As Reuters reported this week, “rollbacks on sustainability in the EU and US have once again sent reporting in opposite directions”. Efforts to even out international kinks in what gets reported, and how, have effectively stalled. If anything, the requirements for corporate communications teams developing reports have become even more complex.
Faced with contradictory and conflicting “alphabet soup” from regulators that make reporting harder, (and laced with uncertainty), the vast majority of companies are taking the high road and continuing to maintain or improve reporting practices accordingly, the piece outlines.
Despite 90% of firms no longer being mandated to report progress on sustainability measures under European Union directives, most are choosing to do so regardless, and many of them are actually escalating their efforts.

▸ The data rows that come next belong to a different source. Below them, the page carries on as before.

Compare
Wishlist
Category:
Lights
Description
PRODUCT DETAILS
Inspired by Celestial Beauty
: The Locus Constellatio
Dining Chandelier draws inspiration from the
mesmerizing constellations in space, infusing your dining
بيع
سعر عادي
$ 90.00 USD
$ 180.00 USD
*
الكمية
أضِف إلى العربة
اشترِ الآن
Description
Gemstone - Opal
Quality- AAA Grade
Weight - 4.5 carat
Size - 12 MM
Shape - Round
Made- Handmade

Reporting requirements have been in effect on most continents and larger national markets for a couple of years or more, but they also continue to shift and evolve. The EU’s flagship Corporate Sustainability Reporting Directive (CSRD) has itself widened scope, even if it has broadly watered down its stipulations. This handy explainer of where things currently stand was published this week.
Watered down and overcomplicated
The direction of travel is pretty clear: regulators and compliance bodies around the world are continuing to both water down and typically overcomplicate the demands they place on companies. Yet, most firms have realised the broader commercial benefits of reporting and related action anyway. Regardless of the complicated soup around what they are obliged to do, most are going over and above the rules, publishing compliant reports and benefitting from doing so.

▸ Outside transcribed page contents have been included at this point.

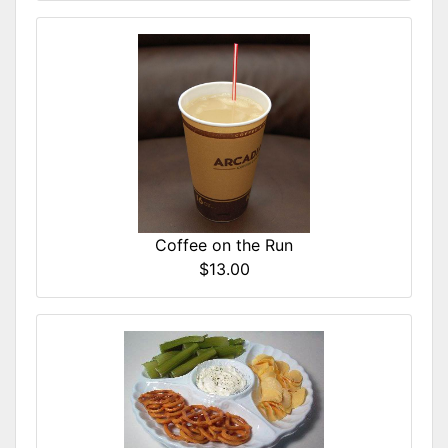
Coffee on the Run
$13.00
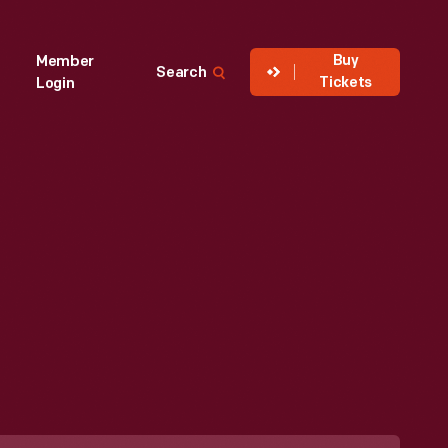
Buy
Member
Search
Tickets
Login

This can bring an undue cost burden though, as firms grapple with how best to sustain practices and data collation methods. This will also impact how best to maintain an understanding as to what level of detail is required to deliver broader benefits.
For corporate communications teams the back and forth over what is compulsory, how to cover all of the ground across borders, and how to take a highest common denominator approach, must be exhausting and frustrating.
But with no end in sight to the shift in compulsory reporting burdens and the forces that shape them, companies seem to be rising above compliance. It’s the payback from the practice of disciplined sustainable change that matters most, rather than ticking the right boxes with the authorities that demand the detail.